The objective of the study was to explore the experiences of individuals admitted to the hospital involuntarily under the Mental Health Act 2001 in the Republic of Ireland.
In this qualitative descriptive study, 50 individuals who had been involuntarily admitted to a hospital underwent face-to-face semistructured interviews approximately three months after revocation of the involuntary admission order. Data were analyzed by using an inductive thematic process.
Participants reported mixed experiences over the course of the admission, with both positive and challenging aspects. Participants reported feeling coerced, disempowered, and unsupported at various stages of the admission and highlighted the long-term deleterious impact on their psychological well-being. However, participants also described encounters with individuals who endeavored to initiate a collaborative, informative, and compassionate approach.

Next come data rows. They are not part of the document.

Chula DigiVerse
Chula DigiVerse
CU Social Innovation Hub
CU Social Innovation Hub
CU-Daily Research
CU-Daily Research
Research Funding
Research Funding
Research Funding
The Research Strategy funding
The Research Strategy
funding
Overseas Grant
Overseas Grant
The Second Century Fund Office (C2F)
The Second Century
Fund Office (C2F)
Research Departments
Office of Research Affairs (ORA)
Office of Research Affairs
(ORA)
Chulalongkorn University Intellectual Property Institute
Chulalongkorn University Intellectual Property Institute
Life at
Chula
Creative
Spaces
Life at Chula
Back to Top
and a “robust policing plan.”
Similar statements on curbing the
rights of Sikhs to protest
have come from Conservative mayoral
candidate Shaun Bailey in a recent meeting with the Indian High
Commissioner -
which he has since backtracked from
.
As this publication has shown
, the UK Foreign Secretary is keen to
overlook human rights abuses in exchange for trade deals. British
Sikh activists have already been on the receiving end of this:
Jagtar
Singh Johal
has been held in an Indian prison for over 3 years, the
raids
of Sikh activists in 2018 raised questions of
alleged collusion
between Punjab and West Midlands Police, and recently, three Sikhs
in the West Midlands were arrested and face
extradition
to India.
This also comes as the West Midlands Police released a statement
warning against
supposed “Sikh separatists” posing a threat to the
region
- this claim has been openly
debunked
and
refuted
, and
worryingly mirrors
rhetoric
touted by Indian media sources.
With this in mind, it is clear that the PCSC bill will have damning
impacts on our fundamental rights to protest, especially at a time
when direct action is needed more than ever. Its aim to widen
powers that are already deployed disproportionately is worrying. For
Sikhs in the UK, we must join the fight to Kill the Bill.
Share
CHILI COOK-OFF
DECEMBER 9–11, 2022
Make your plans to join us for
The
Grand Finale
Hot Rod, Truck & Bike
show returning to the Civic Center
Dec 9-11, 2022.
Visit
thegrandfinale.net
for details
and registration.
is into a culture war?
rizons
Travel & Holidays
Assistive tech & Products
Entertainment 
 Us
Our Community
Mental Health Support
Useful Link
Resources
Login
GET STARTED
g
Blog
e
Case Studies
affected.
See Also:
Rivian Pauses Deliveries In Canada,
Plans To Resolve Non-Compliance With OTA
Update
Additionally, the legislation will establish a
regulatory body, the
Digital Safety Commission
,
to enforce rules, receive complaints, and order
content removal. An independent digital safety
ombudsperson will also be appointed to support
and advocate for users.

Four key themes emerged consistently across the trajectory of participants’ involuntary admission experiences: feeling trapped and coerced, feeling disengaged and unsupported, admission-induced distress, and person-centered encounters.
This qualitative study of service users’ views across the entire trajectory of their involuntary admission identified a number of factors that should be addressed to reduce the negative impact of involuntary admission. A multifaceted strategy could include ongoing education and training of all stakeholders in the principles and practices of person-centered care, repeated provision of accessible information and emotional support to service users during all stages of involuntary admission, and a shift in culture to one that minimizes the traumatic impact of forced detention on individuals’ psychological well-being.